Increasing the pump and filter runtime will also help removing suspended matter that could be attributed to cloudiness. Adding a clarifier will increase its effectiveness.
Preventing Cloudy Pool Water
Most important in all of this is learning to prevent cloudy pool water in the first place. Getting cloudy water almost always means extra time and expense before you’ll be able to use your pool again. These problems are almost entirely preventable with good pool maintenance and monitoring.
Some tricks to prevent cloudy pool water include:
- Pool shocking weekly
- Maintaining chlorine levels between 1-3ppm
- Keeping PH between 7.2-7.6 (just slightly acidic)
- Running your pump for at least 8 hours every day
- Regularly replacing filter cartridges
- Perform filter inspections at least 2x a year
- Use a pool brush to sweep any debris away from filter areas, and to keep the pool surface clean
- Position pool jets downward for better circulation
- Shock your pool more often if you’re getting frequent rain or if your pool is getting more use than normal
- Encourage swimmers to rinse off before getting in the pool
Frequently Asked Questions
Is It Okay To Swim In A Cloudy Pool?
No. While there are some causes of cloudy water that aren’t immediately harmful or dangerous, it’s impossible to know for sure if you’re dealing with a potentially risky problem or a safe one until you’ve tested the water. Head and neck injuries have could occur by diving into water in which one does not know its depth.
Even if testing rules out problems like an algae bloom or high ammonia, having ‘safe’ problems that cause cloudy water can still allow more bacteria and viruses in your pool water, causing more problems.
Additionally, swimming in cloudy pool water can make it harder to treat the problem, which means more time for additional problems to develop.
Can Your Pool Surroundings Cause Cloudy Water?
Yes, though this situation is relatively rare. If you’re doing landscaping, getting a lot of pollen in your neighborhood, or live somewhere with dust storms, frequent rains, or where there is a lot of fertilized ground, those things can contribute to cloudy water.
That’s because of dust and debris, plus the risk of mineral and ammonia-rich runoff from fertilized land.
Positioning your pool to avoid the worst runoff, shocking your pool after rain storms, and covering your pool when you know that there is dust or pollen in the air can solve these problems.
Will high chlorine levels cause cloudy water?
Yes. Having too much chlorine (or any other chemical) in your pool can cause the pH of your pool water to change too much. High pH (alkaline), high chlorine, and too low alkalinity (low PH) can all make your pool water cloudy.
If you suspect that there might be too much chlorine in your pool it’s important to run a test on the water to check your PH, chlorine levels, and other potential problems.

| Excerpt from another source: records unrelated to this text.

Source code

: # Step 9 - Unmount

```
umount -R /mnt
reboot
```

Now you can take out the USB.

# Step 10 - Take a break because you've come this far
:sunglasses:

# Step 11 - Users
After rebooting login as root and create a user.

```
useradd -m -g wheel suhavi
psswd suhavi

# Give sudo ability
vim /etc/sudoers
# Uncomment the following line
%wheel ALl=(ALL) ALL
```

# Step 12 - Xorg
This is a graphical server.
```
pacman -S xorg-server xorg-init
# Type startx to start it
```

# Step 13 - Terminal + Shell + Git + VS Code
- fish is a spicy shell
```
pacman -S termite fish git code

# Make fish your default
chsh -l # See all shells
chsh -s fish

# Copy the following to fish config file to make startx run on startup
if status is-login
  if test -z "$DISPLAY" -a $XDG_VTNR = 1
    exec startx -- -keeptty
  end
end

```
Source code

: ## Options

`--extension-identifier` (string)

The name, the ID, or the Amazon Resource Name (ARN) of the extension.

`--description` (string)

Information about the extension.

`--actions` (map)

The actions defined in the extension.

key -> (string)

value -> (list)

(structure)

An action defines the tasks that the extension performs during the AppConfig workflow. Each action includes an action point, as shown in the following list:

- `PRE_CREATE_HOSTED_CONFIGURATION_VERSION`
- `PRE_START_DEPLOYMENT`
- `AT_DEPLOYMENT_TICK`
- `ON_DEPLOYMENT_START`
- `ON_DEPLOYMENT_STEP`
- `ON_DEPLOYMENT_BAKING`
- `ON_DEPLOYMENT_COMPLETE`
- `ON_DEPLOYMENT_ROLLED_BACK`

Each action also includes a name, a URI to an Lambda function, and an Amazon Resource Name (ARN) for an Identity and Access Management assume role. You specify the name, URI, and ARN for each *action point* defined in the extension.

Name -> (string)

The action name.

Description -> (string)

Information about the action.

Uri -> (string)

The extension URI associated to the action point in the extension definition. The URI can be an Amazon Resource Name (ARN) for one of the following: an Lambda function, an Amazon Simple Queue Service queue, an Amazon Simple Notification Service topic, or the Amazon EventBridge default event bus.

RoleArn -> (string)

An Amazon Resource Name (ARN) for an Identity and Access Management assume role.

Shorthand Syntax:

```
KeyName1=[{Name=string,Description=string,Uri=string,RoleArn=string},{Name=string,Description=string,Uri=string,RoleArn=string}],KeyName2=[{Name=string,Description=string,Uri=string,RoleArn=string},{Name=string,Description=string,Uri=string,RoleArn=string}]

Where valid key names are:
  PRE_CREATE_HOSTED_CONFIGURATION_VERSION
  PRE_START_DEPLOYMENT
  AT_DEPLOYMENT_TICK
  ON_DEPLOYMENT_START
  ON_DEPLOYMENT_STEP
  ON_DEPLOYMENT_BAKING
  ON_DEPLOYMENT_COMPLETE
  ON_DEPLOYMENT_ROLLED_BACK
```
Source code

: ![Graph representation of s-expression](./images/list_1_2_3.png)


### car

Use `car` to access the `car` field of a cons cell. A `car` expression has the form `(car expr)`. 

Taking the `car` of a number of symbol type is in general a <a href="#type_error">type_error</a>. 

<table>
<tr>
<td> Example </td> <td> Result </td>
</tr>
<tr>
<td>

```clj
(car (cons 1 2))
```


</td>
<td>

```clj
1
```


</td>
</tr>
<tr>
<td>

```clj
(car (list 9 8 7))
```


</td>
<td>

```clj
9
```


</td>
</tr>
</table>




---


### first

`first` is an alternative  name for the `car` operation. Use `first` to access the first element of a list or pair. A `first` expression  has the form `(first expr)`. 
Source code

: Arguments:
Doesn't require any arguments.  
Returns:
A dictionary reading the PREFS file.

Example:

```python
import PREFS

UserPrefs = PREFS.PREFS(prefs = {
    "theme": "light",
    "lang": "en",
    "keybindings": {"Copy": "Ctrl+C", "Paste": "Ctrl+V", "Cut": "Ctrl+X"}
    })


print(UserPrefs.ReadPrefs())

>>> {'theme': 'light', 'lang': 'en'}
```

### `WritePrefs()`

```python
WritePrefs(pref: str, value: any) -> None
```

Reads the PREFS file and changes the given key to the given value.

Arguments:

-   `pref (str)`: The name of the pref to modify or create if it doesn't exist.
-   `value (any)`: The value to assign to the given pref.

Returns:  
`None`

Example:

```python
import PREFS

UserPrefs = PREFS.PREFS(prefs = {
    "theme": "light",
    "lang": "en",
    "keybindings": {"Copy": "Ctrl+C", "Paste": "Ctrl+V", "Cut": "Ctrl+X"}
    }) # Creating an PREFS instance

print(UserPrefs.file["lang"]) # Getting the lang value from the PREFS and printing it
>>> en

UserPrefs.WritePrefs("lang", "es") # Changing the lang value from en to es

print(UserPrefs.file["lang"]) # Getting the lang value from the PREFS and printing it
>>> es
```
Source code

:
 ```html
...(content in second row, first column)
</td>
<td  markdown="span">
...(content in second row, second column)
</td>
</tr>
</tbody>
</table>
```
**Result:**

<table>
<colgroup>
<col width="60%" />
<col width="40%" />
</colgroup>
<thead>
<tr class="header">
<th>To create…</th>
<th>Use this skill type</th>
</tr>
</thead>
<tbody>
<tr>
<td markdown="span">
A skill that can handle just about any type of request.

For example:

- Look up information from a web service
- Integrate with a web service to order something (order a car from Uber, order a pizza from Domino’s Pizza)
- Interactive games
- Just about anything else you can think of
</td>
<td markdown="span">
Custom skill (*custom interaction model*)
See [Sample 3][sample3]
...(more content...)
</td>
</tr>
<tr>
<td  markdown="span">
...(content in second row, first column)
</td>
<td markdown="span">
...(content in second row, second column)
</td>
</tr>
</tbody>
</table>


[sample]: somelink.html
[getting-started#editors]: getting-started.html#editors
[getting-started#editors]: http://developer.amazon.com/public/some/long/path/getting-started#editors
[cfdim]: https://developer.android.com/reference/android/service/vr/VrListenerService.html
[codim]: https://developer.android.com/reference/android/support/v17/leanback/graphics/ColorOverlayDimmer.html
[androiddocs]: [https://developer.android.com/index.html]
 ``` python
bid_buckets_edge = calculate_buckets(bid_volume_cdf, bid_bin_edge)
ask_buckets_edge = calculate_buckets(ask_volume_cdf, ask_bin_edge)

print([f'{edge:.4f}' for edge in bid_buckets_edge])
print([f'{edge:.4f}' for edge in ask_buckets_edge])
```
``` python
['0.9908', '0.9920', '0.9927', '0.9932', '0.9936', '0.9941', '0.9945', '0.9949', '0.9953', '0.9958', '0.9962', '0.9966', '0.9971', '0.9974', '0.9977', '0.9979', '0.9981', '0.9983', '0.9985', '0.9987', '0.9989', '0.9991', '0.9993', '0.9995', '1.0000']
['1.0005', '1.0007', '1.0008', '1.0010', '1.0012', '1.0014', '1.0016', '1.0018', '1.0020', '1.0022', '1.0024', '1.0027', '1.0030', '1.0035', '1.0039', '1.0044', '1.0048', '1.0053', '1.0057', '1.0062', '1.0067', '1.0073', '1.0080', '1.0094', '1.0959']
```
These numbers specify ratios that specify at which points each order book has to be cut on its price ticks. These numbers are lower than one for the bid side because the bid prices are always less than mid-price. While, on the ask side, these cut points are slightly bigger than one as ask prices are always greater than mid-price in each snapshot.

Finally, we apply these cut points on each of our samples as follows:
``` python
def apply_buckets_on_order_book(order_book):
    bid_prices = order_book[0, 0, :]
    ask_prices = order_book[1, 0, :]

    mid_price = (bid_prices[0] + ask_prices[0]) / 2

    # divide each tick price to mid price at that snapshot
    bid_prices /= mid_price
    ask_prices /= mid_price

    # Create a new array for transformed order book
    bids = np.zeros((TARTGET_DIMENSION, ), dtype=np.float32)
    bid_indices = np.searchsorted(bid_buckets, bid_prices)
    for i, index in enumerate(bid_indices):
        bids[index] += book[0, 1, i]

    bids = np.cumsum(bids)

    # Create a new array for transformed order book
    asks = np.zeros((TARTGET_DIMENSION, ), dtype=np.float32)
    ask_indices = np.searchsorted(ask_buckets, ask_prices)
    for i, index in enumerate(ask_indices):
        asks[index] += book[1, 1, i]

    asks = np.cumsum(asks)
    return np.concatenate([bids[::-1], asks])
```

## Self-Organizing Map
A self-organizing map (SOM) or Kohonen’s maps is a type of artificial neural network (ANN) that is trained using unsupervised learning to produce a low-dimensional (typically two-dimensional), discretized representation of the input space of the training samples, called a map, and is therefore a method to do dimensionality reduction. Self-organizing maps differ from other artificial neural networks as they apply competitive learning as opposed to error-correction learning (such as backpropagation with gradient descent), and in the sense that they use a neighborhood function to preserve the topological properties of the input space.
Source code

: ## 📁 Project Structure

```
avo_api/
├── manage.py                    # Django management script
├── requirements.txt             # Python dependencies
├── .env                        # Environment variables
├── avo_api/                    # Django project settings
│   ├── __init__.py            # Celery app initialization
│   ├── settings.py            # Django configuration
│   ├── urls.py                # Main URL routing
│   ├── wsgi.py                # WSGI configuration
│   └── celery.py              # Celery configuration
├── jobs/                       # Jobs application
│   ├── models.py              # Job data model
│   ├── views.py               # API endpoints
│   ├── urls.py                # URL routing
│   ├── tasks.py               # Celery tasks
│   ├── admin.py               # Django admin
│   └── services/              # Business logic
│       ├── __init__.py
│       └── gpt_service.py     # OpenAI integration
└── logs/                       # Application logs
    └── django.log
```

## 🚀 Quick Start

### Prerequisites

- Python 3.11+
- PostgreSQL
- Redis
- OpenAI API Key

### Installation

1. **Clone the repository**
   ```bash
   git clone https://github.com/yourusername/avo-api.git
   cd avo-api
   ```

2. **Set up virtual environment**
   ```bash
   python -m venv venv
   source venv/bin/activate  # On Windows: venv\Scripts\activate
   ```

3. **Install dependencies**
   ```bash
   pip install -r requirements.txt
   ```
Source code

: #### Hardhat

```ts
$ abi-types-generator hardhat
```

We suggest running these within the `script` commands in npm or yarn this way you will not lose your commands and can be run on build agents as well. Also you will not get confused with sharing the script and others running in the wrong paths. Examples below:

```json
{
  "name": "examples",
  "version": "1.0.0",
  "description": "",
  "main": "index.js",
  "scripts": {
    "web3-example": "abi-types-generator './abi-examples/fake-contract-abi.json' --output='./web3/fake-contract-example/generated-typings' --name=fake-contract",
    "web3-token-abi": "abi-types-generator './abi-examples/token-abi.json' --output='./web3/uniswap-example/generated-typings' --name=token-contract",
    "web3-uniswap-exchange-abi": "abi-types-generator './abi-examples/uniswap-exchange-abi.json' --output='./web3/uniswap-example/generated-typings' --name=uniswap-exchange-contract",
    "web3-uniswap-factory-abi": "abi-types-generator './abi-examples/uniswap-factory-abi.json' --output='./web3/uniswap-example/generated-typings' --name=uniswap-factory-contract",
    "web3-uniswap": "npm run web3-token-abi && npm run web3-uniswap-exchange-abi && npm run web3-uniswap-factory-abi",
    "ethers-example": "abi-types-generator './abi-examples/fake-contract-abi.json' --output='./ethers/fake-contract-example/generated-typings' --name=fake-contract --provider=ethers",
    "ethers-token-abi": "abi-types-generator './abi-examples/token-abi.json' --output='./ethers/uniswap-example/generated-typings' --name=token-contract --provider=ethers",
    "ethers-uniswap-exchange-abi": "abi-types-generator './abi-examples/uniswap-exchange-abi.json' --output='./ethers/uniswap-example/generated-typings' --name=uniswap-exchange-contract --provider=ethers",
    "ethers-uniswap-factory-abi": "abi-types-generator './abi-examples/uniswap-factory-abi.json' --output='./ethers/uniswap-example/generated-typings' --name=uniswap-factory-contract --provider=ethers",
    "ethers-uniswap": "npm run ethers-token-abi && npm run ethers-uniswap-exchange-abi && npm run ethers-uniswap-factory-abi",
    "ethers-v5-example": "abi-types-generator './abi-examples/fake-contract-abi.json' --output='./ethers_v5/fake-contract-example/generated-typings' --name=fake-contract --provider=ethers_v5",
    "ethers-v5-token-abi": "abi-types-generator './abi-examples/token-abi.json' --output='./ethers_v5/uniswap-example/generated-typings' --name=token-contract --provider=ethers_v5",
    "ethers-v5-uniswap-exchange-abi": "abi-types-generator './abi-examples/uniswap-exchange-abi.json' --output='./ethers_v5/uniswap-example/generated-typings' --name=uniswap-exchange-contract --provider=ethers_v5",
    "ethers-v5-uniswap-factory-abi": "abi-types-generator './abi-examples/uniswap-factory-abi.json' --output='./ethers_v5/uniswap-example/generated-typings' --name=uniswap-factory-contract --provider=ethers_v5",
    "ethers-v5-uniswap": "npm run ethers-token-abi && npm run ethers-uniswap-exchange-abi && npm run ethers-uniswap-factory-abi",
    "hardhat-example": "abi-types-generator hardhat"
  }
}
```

How Can I Clarify My Pool Water Naturally?
You can create a naturally filtered pool a few different ways, though setting up these pools can be difficult and it is challenging to get the right balance of filtration and pool space. That said, there are also chlorine alternatives for traditional pools that might seem more natural, though all of them involve some amount of chemically interfering with the water.
For example, ozone is a more effective treatment option than chlorine and is odorless. Magnesium treatments, bromine, and even baking soda can all be used to help clarify and maintain pool water as well. UV radiation can also be used in combination with other disinfecting agents to reduce the number of chemicals needed to keep your pool water safe and clear. Copper ionization is the most popular chlorine alternative and would eliminate many of the issues listed above.
There are a lot of ways to keep your pool water clear and safe, but it’s important to make sure you aren’t swimming in even marginally clear water because of the health risks and risk of infections from cloudy water.
Fortunately, a home test kit is usually all you need to diagnose the problem, and you shouldn’t need any new or different chemicals to address 99% of the problems that cause cloudy water in home pools.